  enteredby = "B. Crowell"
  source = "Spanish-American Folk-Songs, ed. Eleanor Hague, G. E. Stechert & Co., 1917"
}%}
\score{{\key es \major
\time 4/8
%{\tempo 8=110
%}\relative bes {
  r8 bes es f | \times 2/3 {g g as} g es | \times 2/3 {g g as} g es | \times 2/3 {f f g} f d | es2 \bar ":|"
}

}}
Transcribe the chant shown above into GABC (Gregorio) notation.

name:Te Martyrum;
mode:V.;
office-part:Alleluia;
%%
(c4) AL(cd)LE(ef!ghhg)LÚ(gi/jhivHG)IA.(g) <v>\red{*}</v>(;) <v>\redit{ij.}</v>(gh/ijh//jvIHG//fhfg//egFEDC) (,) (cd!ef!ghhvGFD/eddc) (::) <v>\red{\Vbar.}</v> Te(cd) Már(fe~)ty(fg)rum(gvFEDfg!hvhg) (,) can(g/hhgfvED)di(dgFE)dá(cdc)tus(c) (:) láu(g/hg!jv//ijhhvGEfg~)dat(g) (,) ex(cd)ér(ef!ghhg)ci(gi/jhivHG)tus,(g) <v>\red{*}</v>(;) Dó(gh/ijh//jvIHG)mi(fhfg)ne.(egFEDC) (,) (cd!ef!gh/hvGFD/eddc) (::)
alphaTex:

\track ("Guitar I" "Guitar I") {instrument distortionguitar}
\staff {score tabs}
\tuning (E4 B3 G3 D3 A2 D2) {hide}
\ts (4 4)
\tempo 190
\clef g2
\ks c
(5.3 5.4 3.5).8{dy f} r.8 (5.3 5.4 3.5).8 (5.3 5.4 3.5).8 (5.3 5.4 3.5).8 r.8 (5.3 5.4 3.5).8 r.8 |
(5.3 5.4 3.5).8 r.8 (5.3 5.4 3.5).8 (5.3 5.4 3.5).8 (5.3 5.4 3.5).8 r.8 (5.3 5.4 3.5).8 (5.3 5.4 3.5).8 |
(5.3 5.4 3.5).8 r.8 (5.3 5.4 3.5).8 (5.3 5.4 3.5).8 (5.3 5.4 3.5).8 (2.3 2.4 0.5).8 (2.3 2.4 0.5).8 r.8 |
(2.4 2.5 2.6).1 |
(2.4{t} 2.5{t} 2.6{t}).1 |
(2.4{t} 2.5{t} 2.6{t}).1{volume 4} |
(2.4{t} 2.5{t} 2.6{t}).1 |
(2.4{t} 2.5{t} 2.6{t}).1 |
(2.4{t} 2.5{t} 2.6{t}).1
=====
Treść zadania: Skopiuj bez zmian wiersze od pierwszego wiersza powyżej do wiersza zawierającego „Transcribe the chant”, włącznie z oboma skrajnymi.

Pełna odpowiedź:
  enteredby = "B. Crowell"
  source = "Spanish-American Folk-Songs, ed. Eleanor Hague, G. E. Stechert & Co., 1917"
}%}
\score{{\key es \major
\time 4/8
%{\tempo 8=110
%}\relative bes {
  r8 bes es f | \times 2/3 {g g as} g es | \times 2/3 {g g as} g es | \times 2/3 {f f g} f d | es2 \bar ":|"
}

}}
Transcribe the chant shown above into GABC (Gregorio) notation.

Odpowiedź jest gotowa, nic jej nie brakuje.